Nature knows

I love stripes for their simplicity, structure, symmetry and elegance. Imagining a task I need to do I see a line – start, middle, end. Linear. Flat. Achievable.

But who am I kidding? Tasks, or journeys very rarely follow the track of an elegant stripe. They may start out like that, in our head, or crafted from material, look what happens…

A physical stripe reaction to the elements – rusting
An odd stripe out, bent from something or someone – a force of some kind.
Different stripe shadow patterns depending on the time of day, the weather, the season

Despite best intentions to keep this fence uniform, neat and in order, things changed. Nature is the one that changed things. Nature determines how things are.
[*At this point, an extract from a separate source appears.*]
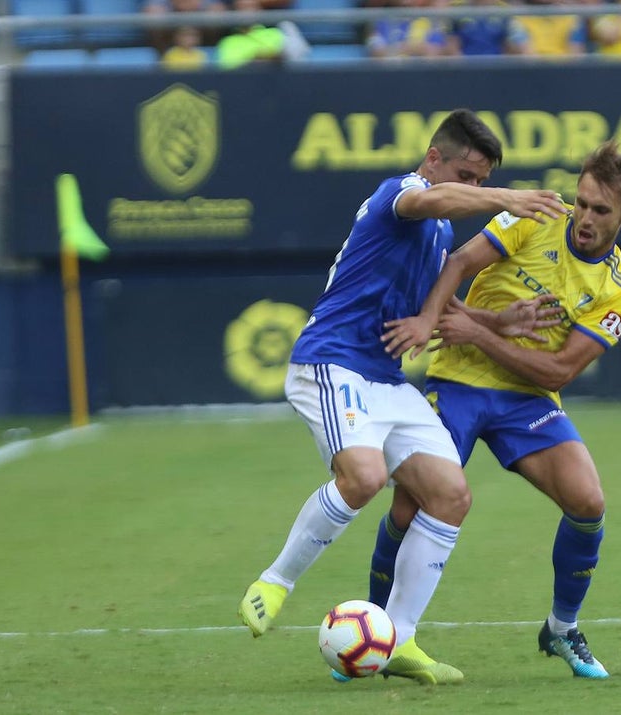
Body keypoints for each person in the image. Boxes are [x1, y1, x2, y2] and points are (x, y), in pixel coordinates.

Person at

The vision of a stripe is beauty because it offers an easy path, of least, or actually no resistance. But in reality, what we experience in life is rather like a curly wurly bar. Still an A to B but with some twists. Sometimes presenting challenges and struggles, and sometimes giving us unexpected lovely moments. The highs and lows, not just a stable flow. As I said, just like the curly wurly bar, sometimes hard, sometimes soft, sometimes melted 😉

We never really know what is around the next corner curve, but we can still achieve something – we might just have to change our goals along the way, or even through them out of the cart altogether. Life is a rollercoaster. We know that.
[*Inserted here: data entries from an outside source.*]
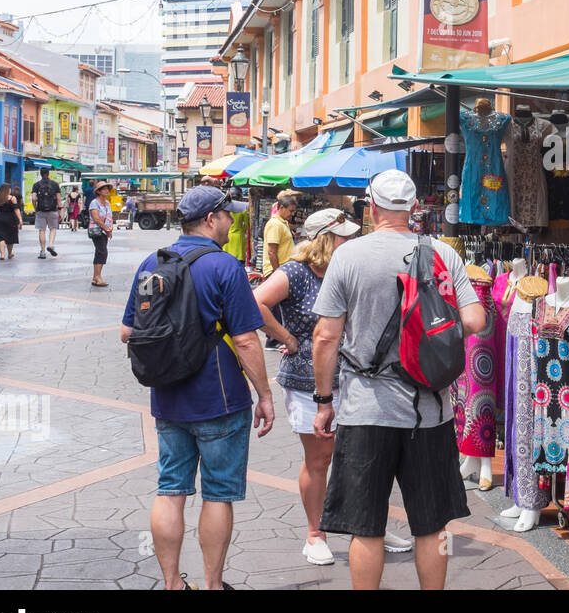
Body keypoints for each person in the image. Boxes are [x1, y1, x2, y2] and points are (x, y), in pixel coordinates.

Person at [312, 170, 487, 590]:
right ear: (413, 209)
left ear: (370, 207)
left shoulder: (349, 256)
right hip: (429, 410)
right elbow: (476, 320)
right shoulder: (443, 254)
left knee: (365, 526)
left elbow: (325, 337)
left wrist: (323, 399)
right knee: (432, 526)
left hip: (365, 409)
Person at [119, 185, 274, 590]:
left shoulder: (152, 262)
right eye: (228, 215)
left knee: (170, 490)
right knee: (218, 495)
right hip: (220, 400)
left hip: (168, 399)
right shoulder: (225, 266)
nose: (233, 221)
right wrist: (266, 395)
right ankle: (212, 584)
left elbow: (127, 331)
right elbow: (245, 340)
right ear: (211, 219)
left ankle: (172, 583)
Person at [253, 207, 414, 565]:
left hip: (358, 376)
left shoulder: (351, 268)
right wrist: (287, 337)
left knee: (368, 455)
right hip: (309, 379)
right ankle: (315, 534)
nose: (353, 239)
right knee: (320, 458)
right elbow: (256, 303)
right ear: (327, 238)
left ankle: (370, 525)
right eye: (345, 234)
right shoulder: (295, 272)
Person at [262, 190, 298, 277]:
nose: (292, 214)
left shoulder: (283, 222)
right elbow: (272, 252)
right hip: (276, 271)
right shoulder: (275, 224)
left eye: (294, 211)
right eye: (291, 211)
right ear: (281, 208)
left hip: (283, 270)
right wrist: (277, 274)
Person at [30, 168, 61, 259]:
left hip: (41, 210)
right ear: (48, 174)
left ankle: (43, 252)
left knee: (42, 230)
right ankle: (51, 244)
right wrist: (60, 210)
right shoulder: (55, 184)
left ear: (40, 174)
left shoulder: (36, 185)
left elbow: (33, 198)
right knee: (53, 228)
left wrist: (35, 208)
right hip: (53, 210)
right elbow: (59, 199)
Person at [88, 182, 114, 287]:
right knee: (102, 252)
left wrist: (110, 228)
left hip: (105, 230)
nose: (106, 190)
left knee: (100, 252)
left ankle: (96, 277)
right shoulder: (94, 203)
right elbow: (96, 219)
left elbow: (110, 217)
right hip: (97, 230)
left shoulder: (107, 203)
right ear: (98, 191)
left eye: (107, 188)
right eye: (103, 189)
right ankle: (97, 277)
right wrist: (106, 228)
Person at [0, 183, 21, 261]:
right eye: (10, 188)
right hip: (10, 219)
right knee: (10, 238)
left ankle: (2, 255)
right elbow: (16, 209)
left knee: (0, 238)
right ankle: (9, 254)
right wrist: (20, 219)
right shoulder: (12, 198)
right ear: (8, 189)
As I experience more of life, and hear the experiences of others, I see that when things happen (good or bad), we try and overlay a reason onto it, something we might’ve done to cause it, and then a false correlation is born which is believed and shared and sticks. But really, things just happen to people, and it’s often just a coincidence that something else was going on. The only thing I have found that has a reason is nature.

We are not in control. Nature is.

Find it, accept it, understand it, embrace it, respect it.

Love Stripes & Trees xxx

Just now. Me in the now.

Jogging along the river towards my secret rest stop, my special rock, I saw a couple walking ahead and getting rather close to the rock entrance. “Noooooo, don’t go left, don’t go left” I said in my head, glaring at them with lazer eyes. I knew I couldn’t catch up to them in time and overtake them, so I just kept hoping/glaring/lazering. Then, they got to rock entrance and just kept on strolling. They didn’t stop. “Yes” I thought and felt super relieved. The relief lasted a mere two seconds…because when I went left onto the rock there were some other people there. People sitting on my rock. “Nooooooo.”
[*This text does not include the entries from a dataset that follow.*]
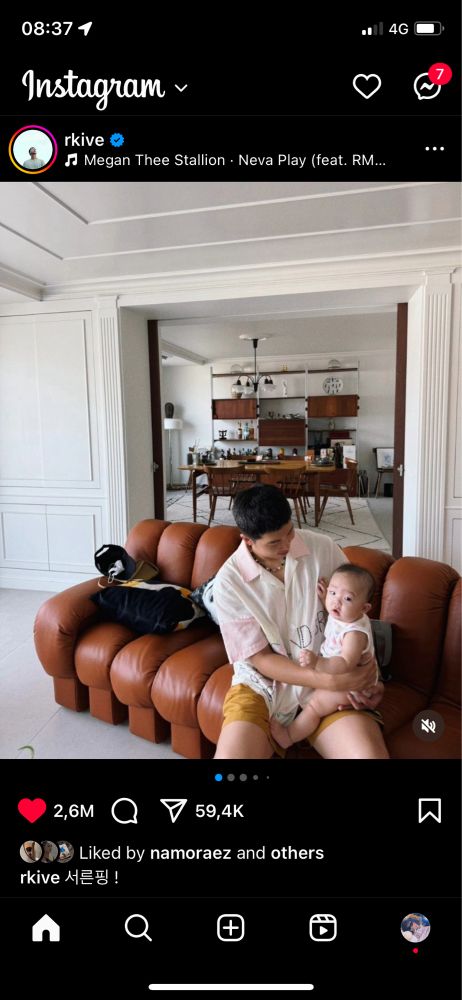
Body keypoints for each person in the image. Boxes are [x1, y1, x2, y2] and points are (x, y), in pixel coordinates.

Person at [213, 484, 388, 759]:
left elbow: (355, 615)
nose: (287, 545)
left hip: (330, 679)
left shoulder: (322, 548)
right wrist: (328, 681)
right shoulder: (228, 582)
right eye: (274, 542)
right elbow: (261, 659)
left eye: (290, 532)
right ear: (247, 540)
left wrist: (371, 677)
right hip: (262, 686)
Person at [270, 564, 377, 749]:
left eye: (347, 598)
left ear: (364, 608)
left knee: (314, 706)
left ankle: (289, 736)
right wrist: (325, 598)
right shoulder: (347, 615)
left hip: (352, 687)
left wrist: (317, 662)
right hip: (343, 678)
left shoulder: (355, 634)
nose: (337, 602)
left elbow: (345, 663)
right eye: (333, 593)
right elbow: (336, 615)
Stripes in the now – afternoon sun – and gone now.

I did wonder if I should stop or just turn around and go. I wondered if I’d enjoy the rock if others were there too. I wondered if they’d been there a while and if my presence might make them go…but oh, what if others come along too? My rock time was now or never. I chose now.

I sat, I breathed, I looked out at the river, I felt the cold hard rock, I heard the other people chatting quietly, I smelt the mangroves. I melted into the moment. I was right where I needed to be.

Nowadays I don’t look ahead. I don’t try and guess what others might do, or how it will affect me, I just do me in the now. Me in the now.

Love Stripes & Trees xxx

Tumbleweed thoughts

My recent attempts at finding stripes have been rather unsuccessful. I’ve seen many manmade stripes – plastics, metals, stripy envelopes (thanks Mum), but not the usual stripes of nature.

Hmmm. I thought we saw what we wanted to see. Well, it’s not happening folks. Right now I seem to be seeing how I am thinking, and my thinking is certainly not linear, but instead a jumble of tumbleweed. There is lots happening to those I love.

I spotted this fence today. It’s trying to be stripy…but not quite getting there. Perhaps I just have accept this is how things are right now.

If I saw straight lines everywhere it might be a sign that things were just fine and dandy – stable, smooth, clean, certain. But I’m not sure that’s realistic, or sustainable, or even good for us. I’m thinking that a straight line life might be monotone not a melody, and personally I’ve always liked a good tune, especially a catchy chorus, or the lulls of melancholic pop.

The other day on a bush walk, my kids said something along the lines of ‘it seemed to take longer on the track than the road’ and we talked about not knowing where you are going when there are bends on the track. Never knowing what’s around the corner, not seeing the goal, but instead navigating the moment and noticing things along the way, and growing and learning as you go.

Straight lines do give us a breather though, and for that I am grateful. It’s a mini break from daily stresses. Tracking along the 180 is far easier on the eyes than following a spiral or any angle. Less energy expended and the satisfaction of completion – from start to finish. Sometimes it is good to know there is an end.

But best of all, when you have several straight lines you have stripes. I’d like to gift a few straight lines to my family and friends who need a break at the moment too. Or find your own stripes, they are out there somewhere, lurking beneath the tumbleweeds.